Materials provided START
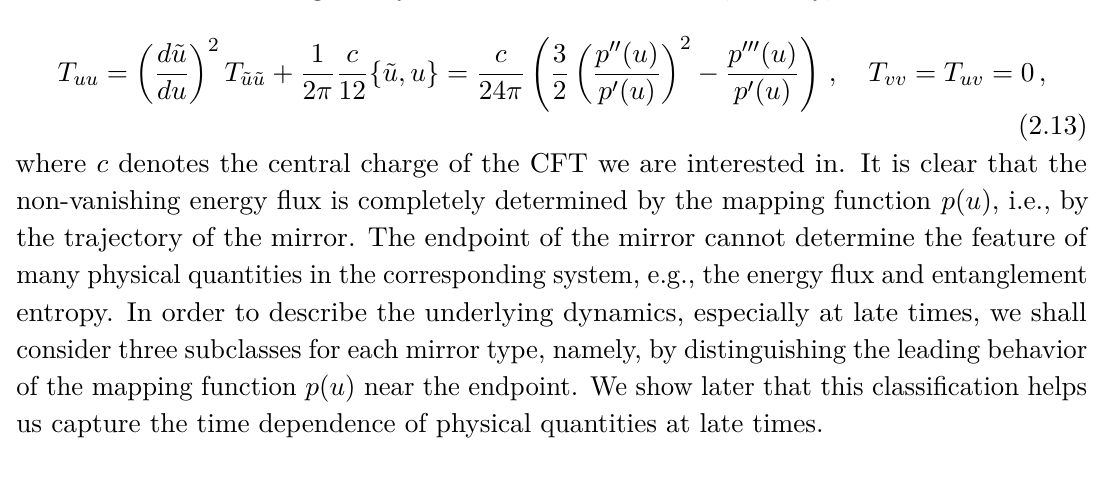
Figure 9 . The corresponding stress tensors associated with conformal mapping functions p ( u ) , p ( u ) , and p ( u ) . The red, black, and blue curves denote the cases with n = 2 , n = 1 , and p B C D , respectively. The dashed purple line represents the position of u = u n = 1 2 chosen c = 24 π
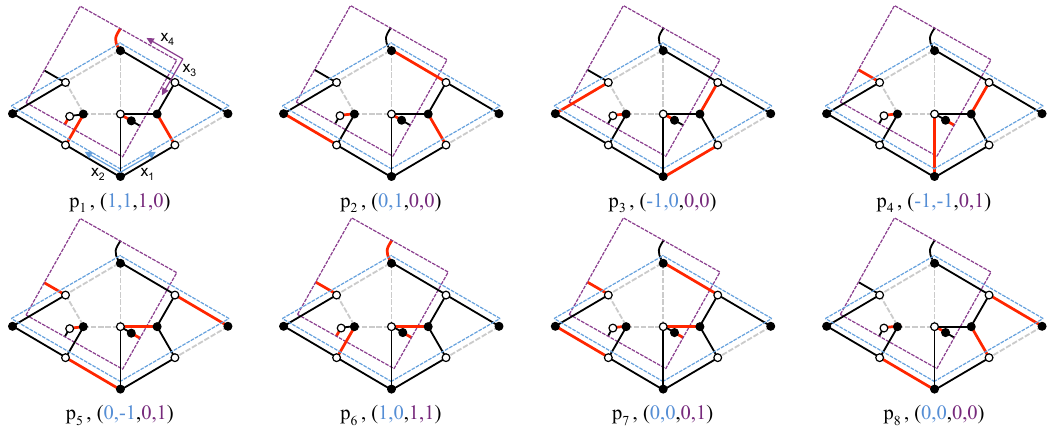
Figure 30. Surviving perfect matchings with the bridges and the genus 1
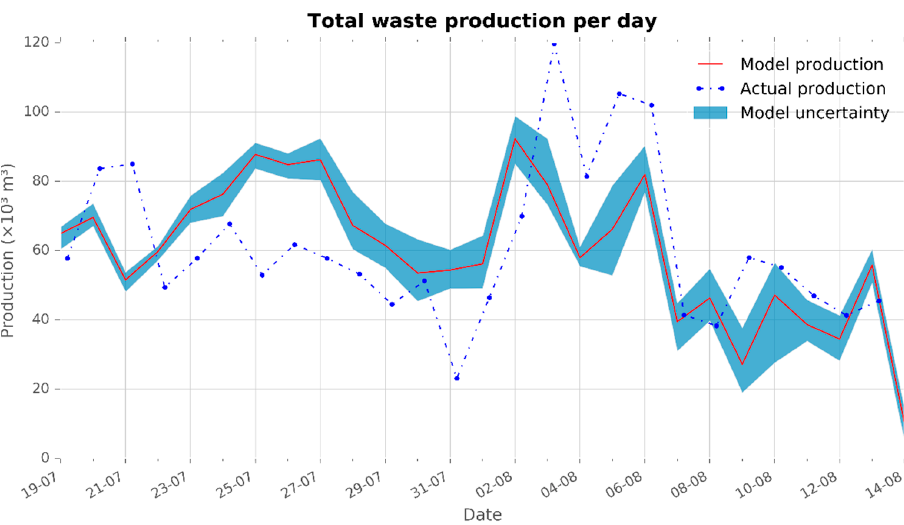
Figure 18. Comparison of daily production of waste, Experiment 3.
Materials provided END
Materials provided START
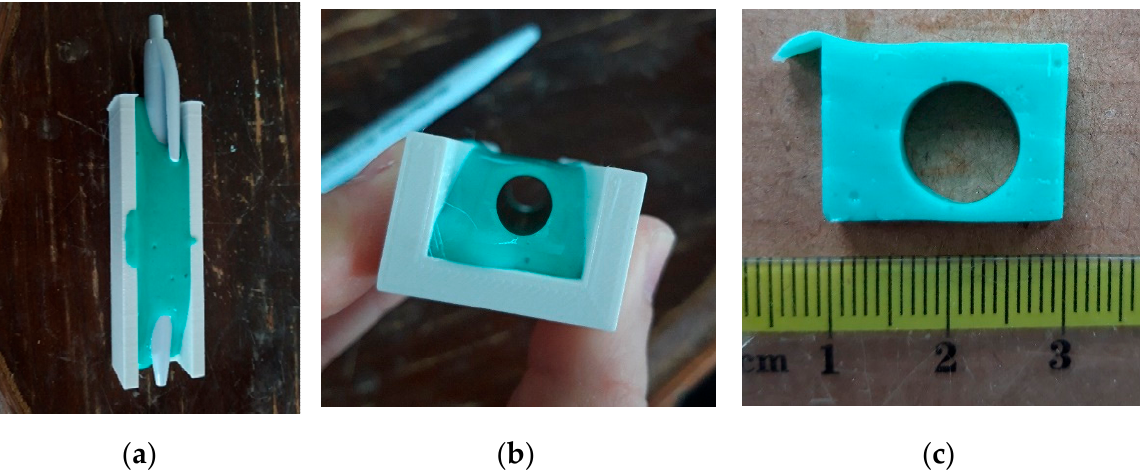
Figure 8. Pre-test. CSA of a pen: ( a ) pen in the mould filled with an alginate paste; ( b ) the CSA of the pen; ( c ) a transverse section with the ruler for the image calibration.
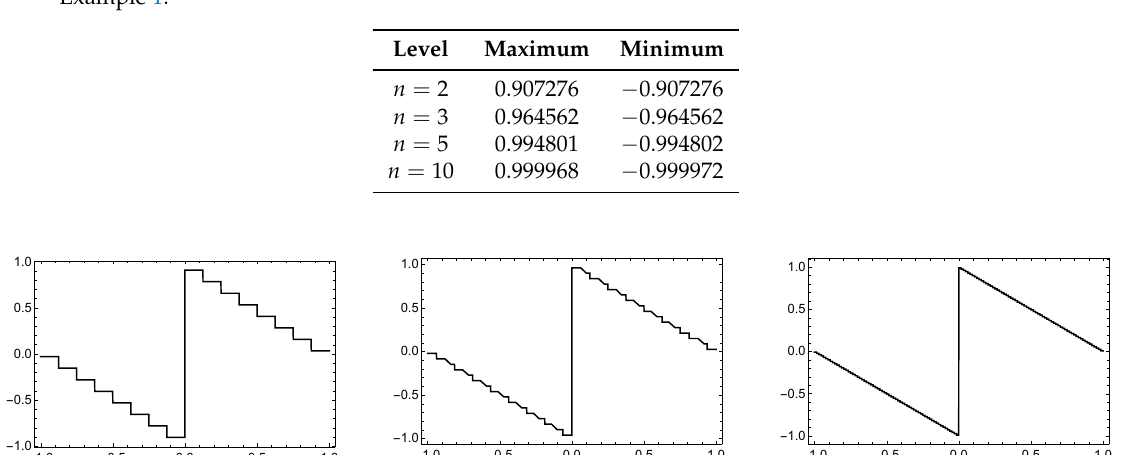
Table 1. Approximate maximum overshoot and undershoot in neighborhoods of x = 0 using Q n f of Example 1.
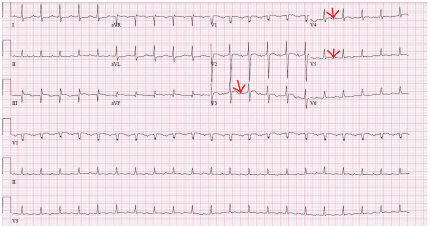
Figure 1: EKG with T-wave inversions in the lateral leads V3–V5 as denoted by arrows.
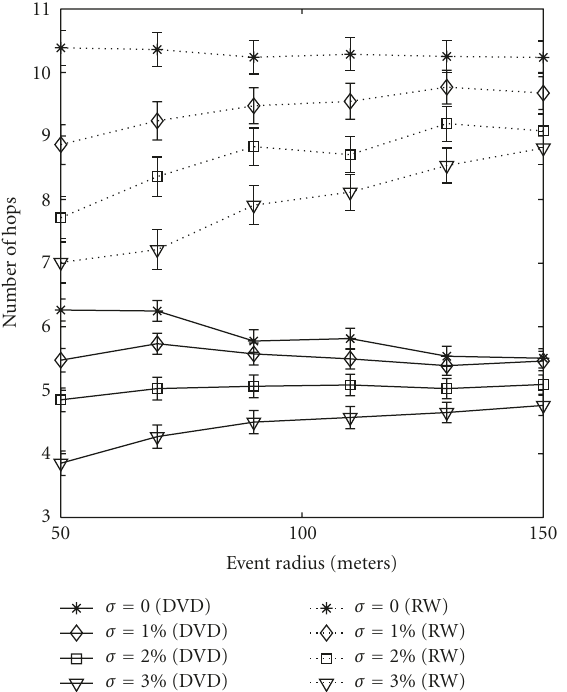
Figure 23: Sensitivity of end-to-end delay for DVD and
Materials provided END
■ Activity: Starting with the line that has "Figure 1: EKG" and ending with the line that has "Figure 23: Sensitivity", repeat the lines above exactly, omitting every picture.

■ Answer for the task:
Figure 1: EKG with T-wave inversions in the lateral leads V3–V5 as denoted by arrows.
Figure 23: Sensitivity of end-to-end delay for DVD and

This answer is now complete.